WIPO Speech to Text is a powerful transcription tool which automatically converts audio and video content into text using artificial intelligence. It was specifically designed for international meetings and conferences.
The software was originally created and deployed to help transcribe official WIPO meetings and can be customized for other organizations worldwide.
Our user guide gives you a quick walkthrough of how to use our WIPO Speech to Text tool.
Who uses it?
WIPO Speech to Text tool is used by organizations hosting international meetings to help them to accurately and efficiently transcribe the proceedings.
Testimonials
UNOG’s project FAST has been looking for an automatic speech recognition solution that would be accurate for the UN context with its multilingual voices, diverse accents and specialized lingo, and has found the perfect match in WIPO’s Speech to Text tool.
In October 2019, it started running the customized WIPO Speech to Text for public calendar meetings, servicing its iconic clients, such as OHCHR, ODA and UNCTAD, and received overwhelmingly positive feedback from secretariats and delegates alike.
We are looking forward to further collaborating with WIPO, including for other official working languages.
Sofia Lobanova Zick, FAST Project Manager, United Nations Office at Geneva
CERN's Digital Memory project has digitized its massive back catalogue of audiovisual material. Faced with a lack of accurate text descriptions for much of the content, the project turned to audio-to-text transcription technologies that could provide full-text indexes to the entire collection. Combined with initiatives from CERN's Translation Service and Diversity Office - also keen to provide greater accessibility to historical content – CERN chose to collaborate with WIPO during the summer of 2019 to carry out an audiovisual transcription pilot project.

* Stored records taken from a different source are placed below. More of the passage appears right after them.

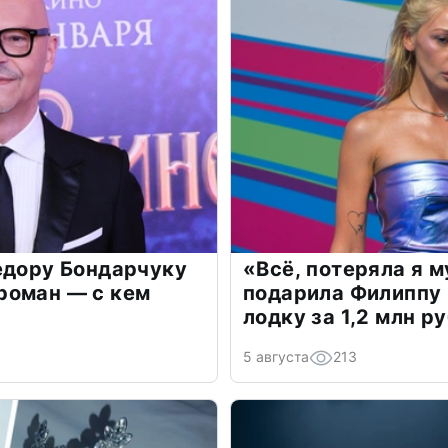
едору Бондарчуку
«Всё, потеряла я 
роман — с кем
подарила Филиппу
лодку за 1,2 млн р
5 августа
213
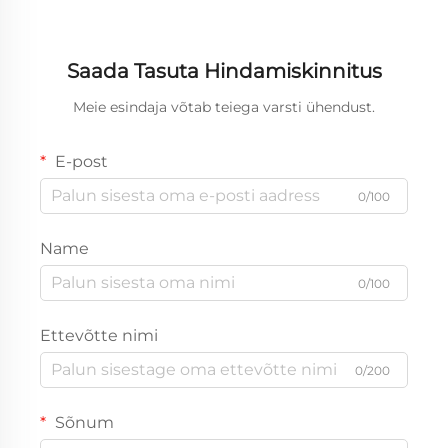
Saada Tasuta Hindamiskinnitus
Meie esindaja võtab teiega varsti ühendust.
E-post
0/100
Name
0/100
Ettevõtte nimi
0/200
Sõnum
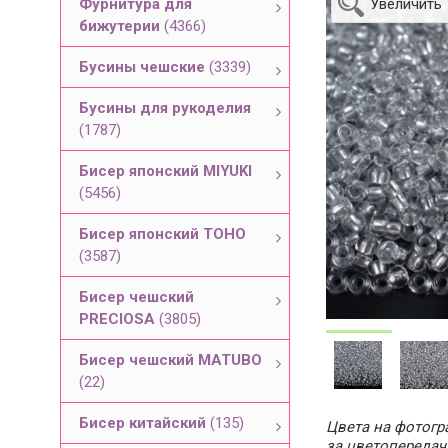
Фурнитура для
Увеличить
бижутерии
(4366)
Бусины чешские
(3339)
Бусины для рукоделия
(1787)
Бисер японский MIYUKI
(5456)
Бисер японский TOHO
(3587)
Бисер чешский
PRECIOSA
(3805)
Бисер чешский MATUBO
(22)
Бисер китайский
(135)
Цвета на фотогра
за цветопередач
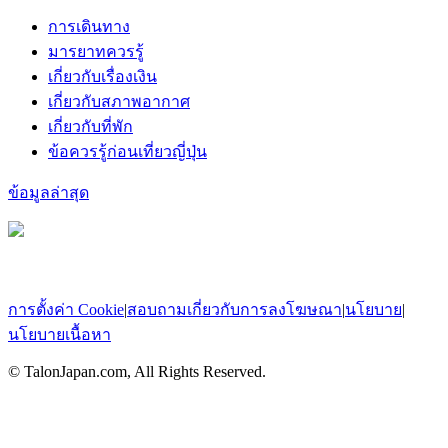
การเดินทาง
มารยาทควรรู้
เกี่ยวกับเรื่องเงิน
เกี่ยวกับสภาพอากาศ
เกี่ยวกับที่พัก
ข้อควรรู้ก่อนเที่ยวญี่ปุ่น
ข้อมูลล่าสุด
การตั้งค่า Cookie
|
สอบถามเกี่ยวกับการลงโฆษณา
|
นโยบาย
|
นโยบายเนื้อหา
© TalonJapan.com, All Rights Reserved.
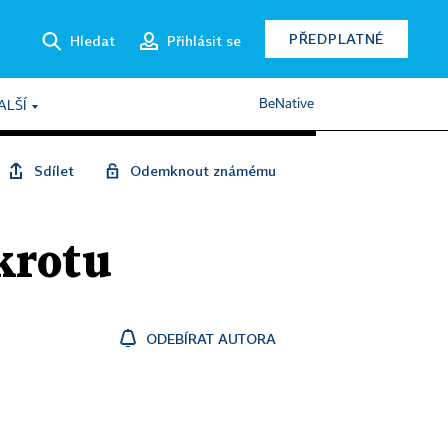
PŘEDPLATNÉ
Hledat
Přihlásit se
BeNative
ALŠÍ
Sdílet
Odemknout známému
krotu
ODEBÍRAT AUTORA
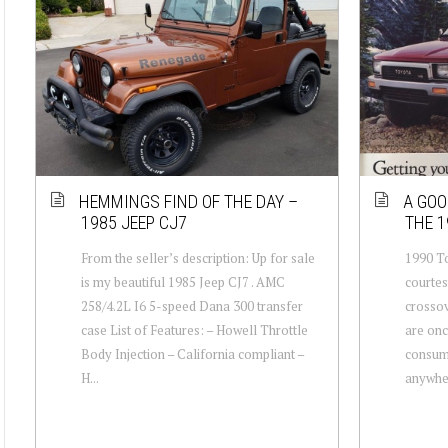
HEMMINGS FIND OF THE DAY –
A GOO
1985 JEEP CJ7
THE 1
From the seller’s description: Up for sale
1990 T
is my beautiful 1985 Jeep CJ7 . AMC
courtes
258/4.2L I6 5-speed Dana 300 transfer
crossov
case List of Features: – Howell Throttle
are onc
Body Injection – California compliant –
consume
H...
anywher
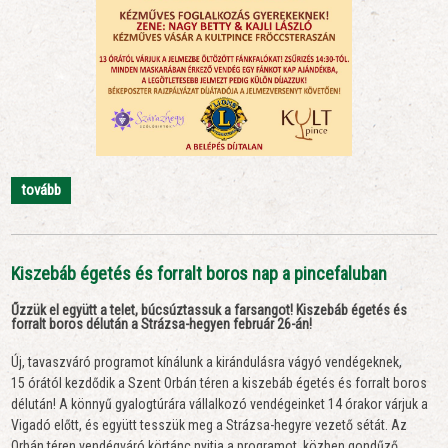
tovább
Kiszebáb égetés és forralt boros nap a pincefaluban
Űzzük el együtt a telet, búcsúztassuk a farsangot! Kiszebáb égetés és
forralt boros délután a Strázsa-hegyen február 26-án!
Új, tavaszváró programot kínálunk a kirándulásra vágyó vendégeknek,
15 órától kezdődik a Szent Orbán téren a kiszebáb égetés és forralt boros
délután! A könnyű gyalogtúrára vállalkozó vendégeinket 14 órakor várjuk a
Vigadó előtt, és együtt tesszük meg a Strázsa-hegyre vezető sétát. Az
Orbán téren vendégváró körtánc nyitja a programot, közben gondűző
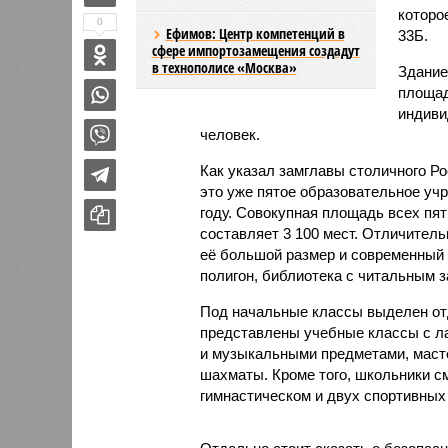
которо
0
Ефимов: Центр компетенций в
33Б.
сфере импортозамещения создадут
в технополисе «Москва»
Здание
площад
индиви
человек.
Как указал замглавы столичного Р
это уже пятое образовательное учр
году. Совокупная площадь всех пят
составляет 3 100 мест. Отличител
её большой размер и современный п
полигон, библиотека с читальным з
Под начальные классы выделен отд
представлены учебные классы с л
и музыкальными предметами, масте
шахматы. Кроме того, школьники с
гимнастическом и двух спортивных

The WIPO Speech-to-Text software, which was designed for conferences involving foreign English speakers with a wide variety of accents, was used to process a sample of historic recordings of High-Energy Physics seminars.
Despite the originality and complexity of the vocabulary, very encouraging results have been achieved, providing a strong incentive to set up a generalized transcription service open to the entire CERN audio-visual community, to process both the old data and the on-going events and content.